Walter Oakley Hoffecker (September 20, 1854 – January 23, 1934) was an American engineer, businessman and politician from Smyrna in Kent County, Delaware. He was a member of the Republican Party and served as U.S. Representative from Delaware.

Early life and family
Hoffecker was born in Smyrna, Delaware. He graduated from Smyrna Seminary in 1872, and in September 1873, he entered Lehigh University at Bethlehem, Pennsylvania, where he studied civil engineering.

Professional career
Hoffecker was engaged in a variety of business ventures in the Smyrna area including farming, insurance, banking and canning. As a professional engineer with interest and expertise in transportation issues, he succeeded his father as President of the Philadelphia & Smyrna Transportation Co. He was also a Director of the Delaware Railroad and a member of the original State highway commission in 1917. Hoffecker's banking interest was the Fruit Growers Bank and Trust of Smyrna, of which he was President for thirty-two years.

In a special election on November 6, 1900 to fill the vacancy caused by the death of his father, U.S. Representative John H. Hoffecker, Walter Hoffecker was elected to the U.S. House of Representatives, defeating Democrat Edward Fowler. He served in the Republican majority during the last session of the 56th Congress. He did not seek reelection to a full term and served only from November 6, 1900 until March 4, 1901, during the administration of U.S. President William McKinley. Several years later, in 1908, Hoffecker was a delegate to the Republican National Convention.

Death and legacy
Hoffecker died at Smyrna and is buried there in the Glenwood Cemetery. His home Ivy Dale Farm was listed on the National Register of Historic Places in 1973.
========================================
#### WORK INSTRUCTION A
From the Hoffecker biography, list every kind of business venture he took part in around Smyrna.
#### WORK INSTRUCTION B
Answer these from the Hoffecker biography:
(i) In what year did Hoffecker graduate from Smyrna Seminary?
(ii) Who did he defeat in the special election of November 6, 1900?
(iii) In which cemetery is he buried?
The lines after this biography have no role in any of this.

#### INFORMATION PROVIDED
========================================
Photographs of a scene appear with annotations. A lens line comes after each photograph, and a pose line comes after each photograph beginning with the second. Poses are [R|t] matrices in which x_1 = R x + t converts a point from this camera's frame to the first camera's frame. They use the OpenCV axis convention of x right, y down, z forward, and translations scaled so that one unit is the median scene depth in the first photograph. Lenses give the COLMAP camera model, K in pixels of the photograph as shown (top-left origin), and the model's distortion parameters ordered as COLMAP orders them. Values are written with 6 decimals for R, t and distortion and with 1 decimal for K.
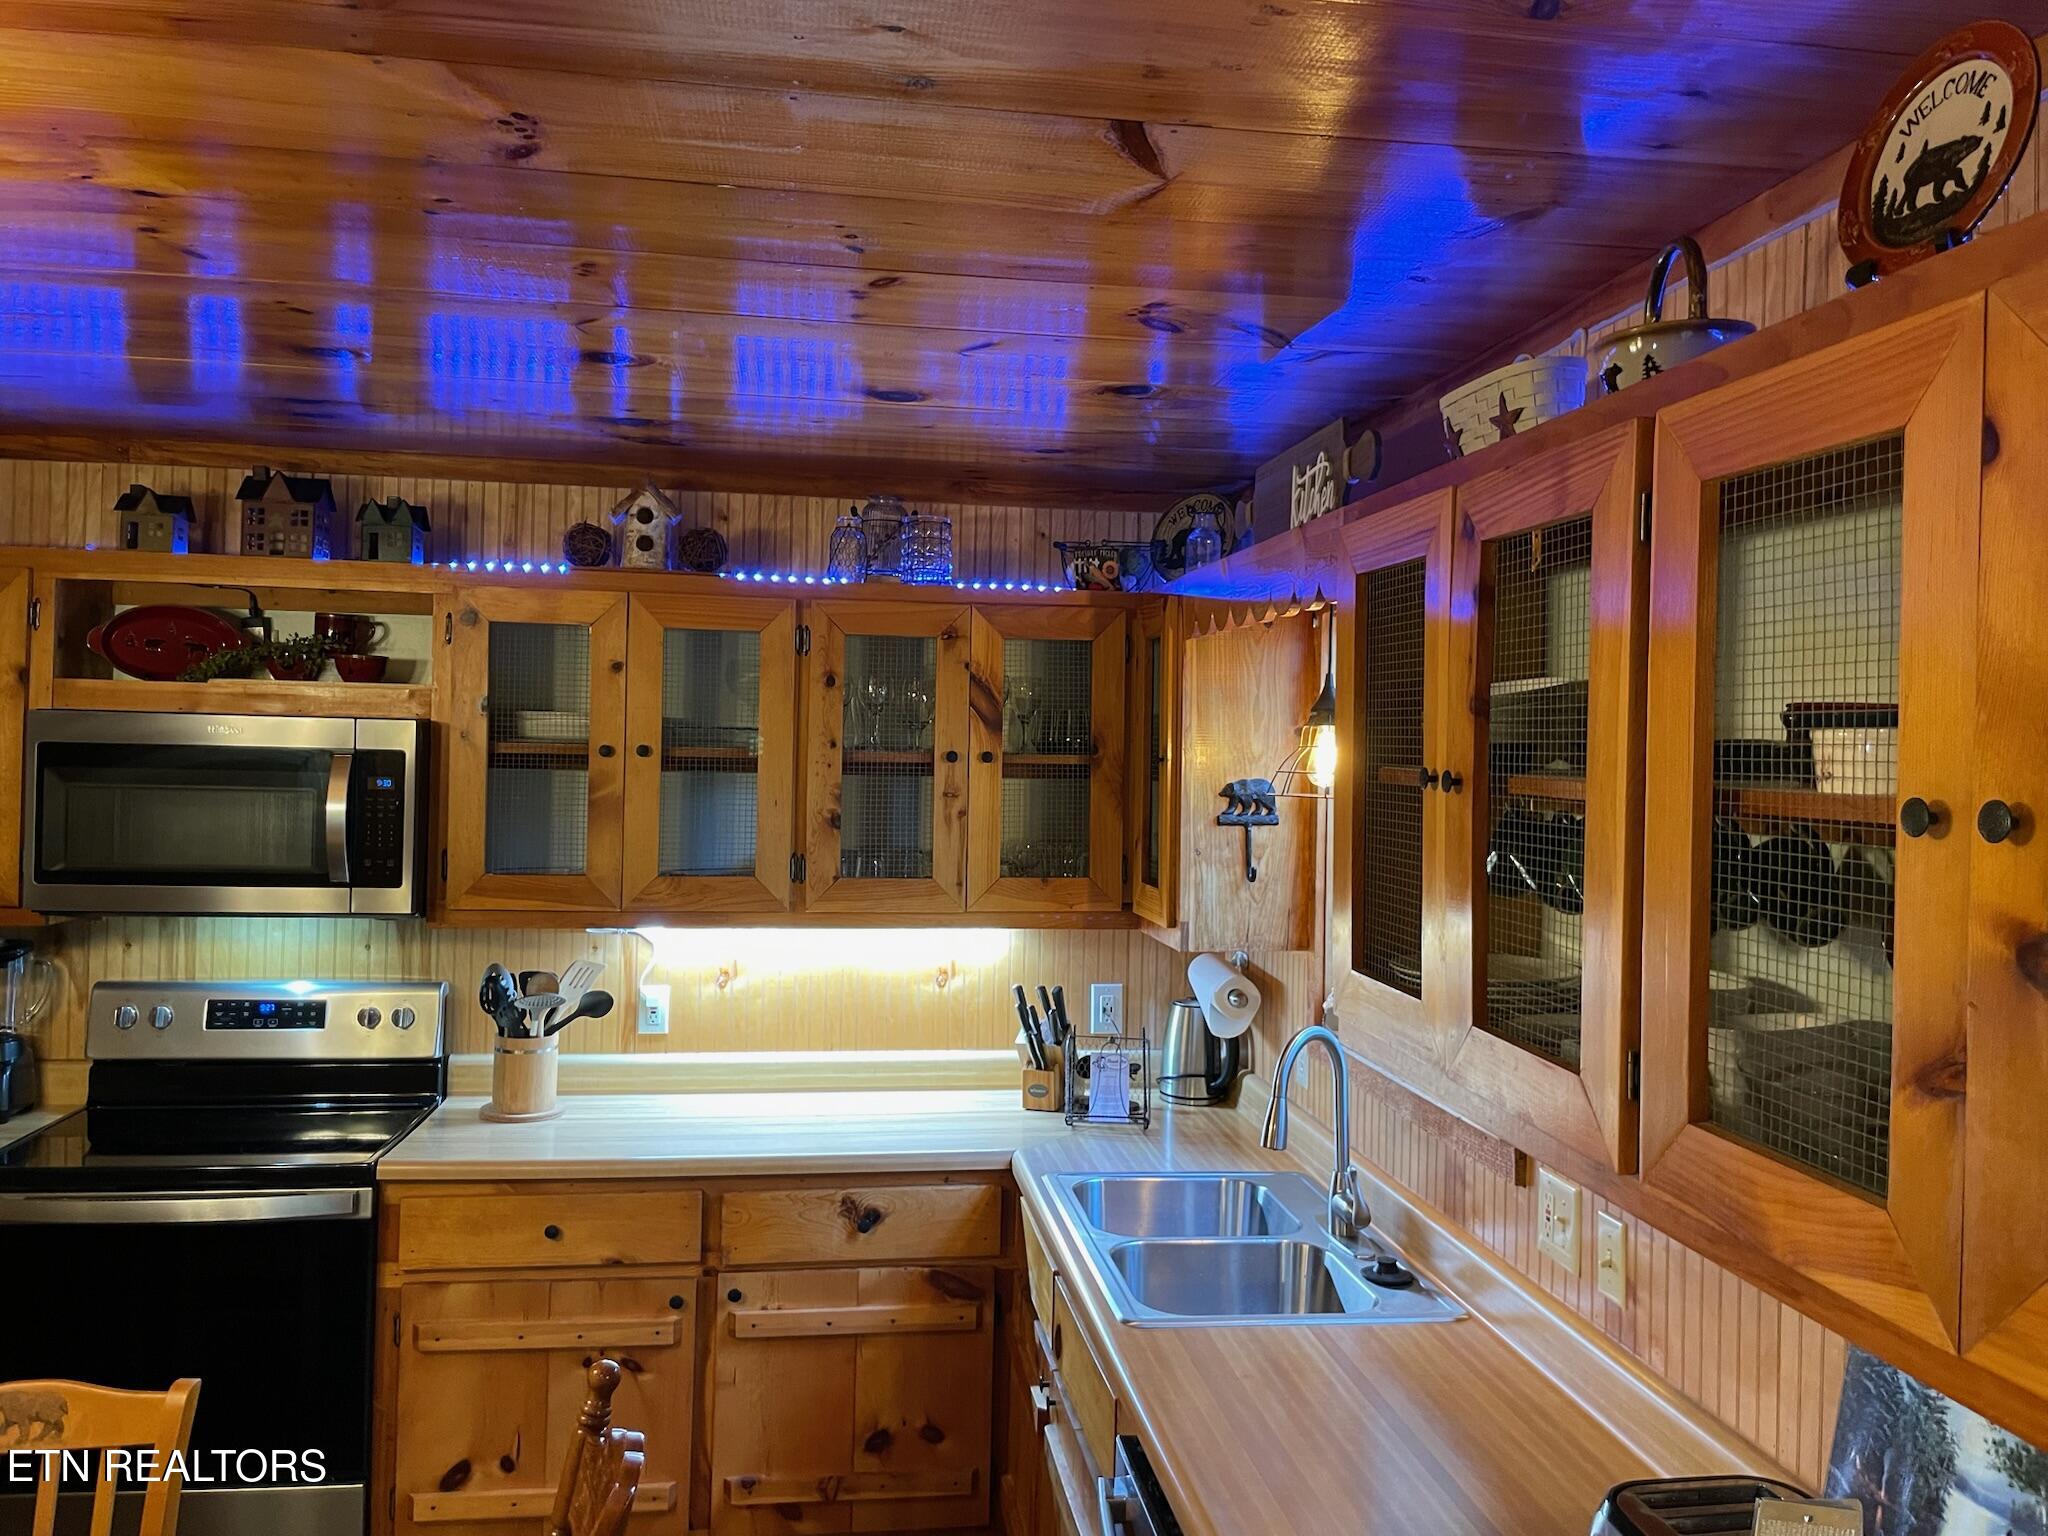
========================================
#### RESPONSE A
Farming
Insurance
Banking
Canning

#### RESPONSE B
(i) 1872
(ii) Democrat Edward Fowler
(iii) Glenwood Cemetery, in Smyrna